I'd like the full listing transcribed exactly, with no images included.
::::
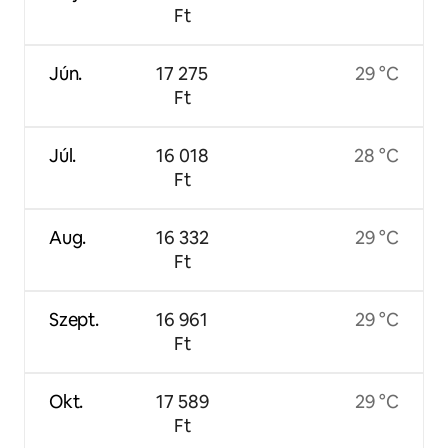
Ft
Jún.
17 275
29 °C
Ft
Júl.
16 018
28 °C
Ft
Aug.
16 332
29 °C
Ft
Szept.
16 961
29 °C
Ft
Okt.
17 589
29 °C
Ft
::::
_Exercise solution_
Ft
Jún.
17 275
29 °C
Ft
Júl.
16 018
28 °C
Ft
Aug.
16 332
29 °C
Ft
Szept.
16 961
29 °C
Ft
Okt.
17 589
29 °C
Ft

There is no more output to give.